#### PROBLEM TO SOLVE:
Answer these questions using the passage below about the Rashad Owens trial:
1. What speed did Harrington determine the vehicle was going before it ran into the crowd?
2. How long did the jury take to reach a guilty verdict?
3. What sentence did Owens receive on the capital murder charge?

#### SUPPLIED PASSAGE:
____
    With the help of surveillance video from a parking lot between 9th and 10th Streets on Red River, Harrington determined the vehicle’s speed to be 55 mph before it ran into the big crowd in front of The Mohawk bar. He was also able to use blood drops on the street to plot points of evidence on a map (see it, below; blood drops are in red), an influential visual aid showing that Owens traveled in a straight line down the street, never attempting at any time to avoid pedestrians. Rather, he drove right through them. This wasn’t a situation where the defendant hit only one group of people. He was striking person after person after person before he got to the large crowd in front of The Mohawk at Red River and 10th Street. He then struck the large crowd.

Closing arguments
To close, Amy began with a detailed list of acts the defendant committed throughout the evening. She outlined Owens’ controlling his vehicle in a deliberate way to his direct responses to law enforcement and medical personnel, laying the groundwork to rebut any possible defense claim that he didn’t know what he did, either because of his intoxication or other reasons. She also stressed the high speeds Owens had used throughout the destruction and noted that intoxication played a small role, if any, in this case. (As we all know, voluntary intoxication is not a defense to a crime, but the defense alluded to his intoxication and hinted that even though it’s not a legal defense, the jury should consider it when determining his state of mind.) His direct responses, calculated driving, and even the manipulative way in which he answered law enforcement’s and medical personnel’s questions quashed any ideas that he was drunk and didn’t know what he was doing. About the only way intoxication played a role was as his motivation to evade the police officer in the first place.
    Marc gave the second half of closing and rebutted the defense argument that “this was just an accident.” They also alluded to the fact that the street was poorly lit and the defendant did not have his headlights illuminated—therefore, he didn’t know what he was hitting.  Pounding on counsel’s table to illustrate the sounds of bodies hitting the hood of Owens’ car, Marc asked jurors to imagine that sound but much louder—that was what the defendant would’ve heard at least six times before he hurtled into the crowd in front of The Mohawk that night. Even after hearing that awful sound, the defendant didn’t stop, slow down, or pull over—instead, he sped up. He played one of the defendant’s statements for the jury (“I should’ve just stopped”) to argue that the defendant knew exactly what he had done. At the end of closing, Chavez asked jurors not to do what was easy but to do what was right, to hold Owens accountable for causing the deaths of four victims.
    After hearing all the evidence and argument of both counsels, the jury took merely three hours to render a guilty verdict on both the capital murder as well as the felony murder charges. (The judge asked them to render verdicts on all counts; however, he did not read the verdicts of felony murder, nor did he assess punishment on those counts.) Owens was subsequently sentenced on the capital murder charge to life in prison without parole.

Reflection
Our decision to go forward with capital murder charges was criticized and critiqued by many. We realize that traditionally, automobile collisions involve lesser charges, often because we don’t want to believe that a person would knowingly run over people with his car. But this was a very rare case with a defendant who was willing to do whatever it took to flee an arresting officer—even plowing through a crowd of people. He knew what he did, and more importantly he knew that he was likely people by his actions.
    With a tragedy like this one, there are no winners. Lives were lost needlessly, and other lives were affected forever—but we felt justice was served when the jurors decided to hold Rashad Owens accountable for his complete disregard for others’ lives when he did anything he could to escape law enforcement. The victims’ families will never get their loved ones back, but they had their day in court, and we hope that with this verdict, they will have the closure they so richly deserve.
____
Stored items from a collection
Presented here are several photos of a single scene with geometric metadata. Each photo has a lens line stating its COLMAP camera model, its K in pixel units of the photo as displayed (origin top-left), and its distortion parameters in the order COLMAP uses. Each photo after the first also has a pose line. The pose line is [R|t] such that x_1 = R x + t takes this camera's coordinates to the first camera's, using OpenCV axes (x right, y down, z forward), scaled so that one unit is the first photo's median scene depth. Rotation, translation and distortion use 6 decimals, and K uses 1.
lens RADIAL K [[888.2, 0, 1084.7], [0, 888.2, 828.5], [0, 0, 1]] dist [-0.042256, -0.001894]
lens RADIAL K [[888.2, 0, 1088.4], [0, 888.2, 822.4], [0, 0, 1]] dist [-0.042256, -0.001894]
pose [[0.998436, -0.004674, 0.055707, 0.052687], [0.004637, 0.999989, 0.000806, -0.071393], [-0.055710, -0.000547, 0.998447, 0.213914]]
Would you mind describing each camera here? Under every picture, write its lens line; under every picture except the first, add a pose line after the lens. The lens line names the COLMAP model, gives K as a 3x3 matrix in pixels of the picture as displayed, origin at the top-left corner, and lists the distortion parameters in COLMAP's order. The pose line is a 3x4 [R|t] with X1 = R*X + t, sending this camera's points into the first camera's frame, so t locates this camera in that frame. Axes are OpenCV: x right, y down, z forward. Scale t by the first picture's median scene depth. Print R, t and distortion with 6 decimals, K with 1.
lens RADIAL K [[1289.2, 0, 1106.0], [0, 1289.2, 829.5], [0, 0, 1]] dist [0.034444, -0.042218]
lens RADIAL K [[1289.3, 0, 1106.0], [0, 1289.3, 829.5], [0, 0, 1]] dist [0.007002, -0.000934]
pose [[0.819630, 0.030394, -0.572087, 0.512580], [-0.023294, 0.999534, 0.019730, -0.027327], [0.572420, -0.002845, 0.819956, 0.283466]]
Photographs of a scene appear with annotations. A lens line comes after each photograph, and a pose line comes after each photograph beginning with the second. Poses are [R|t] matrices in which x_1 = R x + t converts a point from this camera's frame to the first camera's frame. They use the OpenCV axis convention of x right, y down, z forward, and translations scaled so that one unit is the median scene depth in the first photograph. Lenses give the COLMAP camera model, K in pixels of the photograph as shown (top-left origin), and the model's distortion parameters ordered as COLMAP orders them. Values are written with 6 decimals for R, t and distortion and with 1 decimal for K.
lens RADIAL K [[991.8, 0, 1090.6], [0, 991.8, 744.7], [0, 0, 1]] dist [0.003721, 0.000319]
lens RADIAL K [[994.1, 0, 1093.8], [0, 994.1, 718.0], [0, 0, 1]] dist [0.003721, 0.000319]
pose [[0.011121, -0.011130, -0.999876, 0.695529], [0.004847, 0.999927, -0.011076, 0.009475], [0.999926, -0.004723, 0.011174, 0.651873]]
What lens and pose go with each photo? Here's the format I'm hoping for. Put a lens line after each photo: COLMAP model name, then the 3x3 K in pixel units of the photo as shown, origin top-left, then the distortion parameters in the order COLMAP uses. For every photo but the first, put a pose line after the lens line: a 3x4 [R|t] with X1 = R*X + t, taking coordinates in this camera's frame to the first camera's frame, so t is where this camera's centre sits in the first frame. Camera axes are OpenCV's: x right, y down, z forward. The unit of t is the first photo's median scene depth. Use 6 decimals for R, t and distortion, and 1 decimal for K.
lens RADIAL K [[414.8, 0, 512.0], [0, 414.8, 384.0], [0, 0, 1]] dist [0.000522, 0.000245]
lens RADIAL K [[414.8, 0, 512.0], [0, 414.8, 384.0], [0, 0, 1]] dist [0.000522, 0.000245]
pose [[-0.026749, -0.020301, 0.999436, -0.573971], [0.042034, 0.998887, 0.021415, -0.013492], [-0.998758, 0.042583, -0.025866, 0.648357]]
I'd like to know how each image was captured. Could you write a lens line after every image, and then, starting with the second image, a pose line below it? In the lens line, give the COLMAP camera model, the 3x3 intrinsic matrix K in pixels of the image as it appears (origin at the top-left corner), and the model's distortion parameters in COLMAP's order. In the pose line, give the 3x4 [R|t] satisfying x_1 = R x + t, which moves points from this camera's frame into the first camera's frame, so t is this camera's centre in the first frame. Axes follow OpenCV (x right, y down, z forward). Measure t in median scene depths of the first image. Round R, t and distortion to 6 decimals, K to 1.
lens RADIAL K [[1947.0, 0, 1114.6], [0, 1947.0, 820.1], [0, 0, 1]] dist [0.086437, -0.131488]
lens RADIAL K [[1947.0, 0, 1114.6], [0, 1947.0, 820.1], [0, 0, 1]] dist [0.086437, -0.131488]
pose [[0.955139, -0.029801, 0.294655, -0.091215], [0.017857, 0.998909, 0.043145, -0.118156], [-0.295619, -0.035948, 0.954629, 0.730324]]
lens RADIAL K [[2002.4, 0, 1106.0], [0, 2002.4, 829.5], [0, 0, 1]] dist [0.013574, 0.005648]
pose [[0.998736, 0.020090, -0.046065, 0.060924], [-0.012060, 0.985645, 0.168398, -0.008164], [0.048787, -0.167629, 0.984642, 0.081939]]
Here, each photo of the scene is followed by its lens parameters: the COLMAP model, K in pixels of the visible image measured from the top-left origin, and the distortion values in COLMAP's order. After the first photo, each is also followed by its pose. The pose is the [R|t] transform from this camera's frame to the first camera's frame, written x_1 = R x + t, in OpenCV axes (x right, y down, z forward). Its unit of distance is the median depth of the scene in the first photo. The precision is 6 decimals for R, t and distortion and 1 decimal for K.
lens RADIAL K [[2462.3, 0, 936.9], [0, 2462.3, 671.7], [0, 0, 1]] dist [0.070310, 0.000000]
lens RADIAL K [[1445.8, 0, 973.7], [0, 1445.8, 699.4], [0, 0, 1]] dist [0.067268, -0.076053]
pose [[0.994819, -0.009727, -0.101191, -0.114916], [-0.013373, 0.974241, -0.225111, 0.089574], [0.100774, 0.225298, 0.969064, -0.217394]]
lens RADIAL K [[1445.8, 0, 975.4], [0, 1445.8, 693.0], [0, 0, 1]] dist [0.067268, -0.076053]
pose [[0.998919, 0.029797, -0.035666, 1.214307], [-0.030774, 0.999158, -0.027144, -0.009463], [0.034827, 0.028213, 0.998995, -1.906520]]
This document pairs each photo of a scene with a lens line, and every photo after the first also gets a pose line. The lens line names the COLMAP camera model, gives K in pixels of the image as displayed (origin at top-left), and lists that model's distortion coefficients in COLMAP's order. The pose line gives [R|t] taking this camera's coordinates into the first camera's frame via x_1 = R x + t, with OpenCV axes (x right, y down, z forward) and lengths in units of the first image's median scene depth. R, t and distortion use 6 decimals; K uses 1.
____
#### ANSWER FOR THIS EXERCISE:
1. 55 mph
2. Three hours
3. Life in prison without parole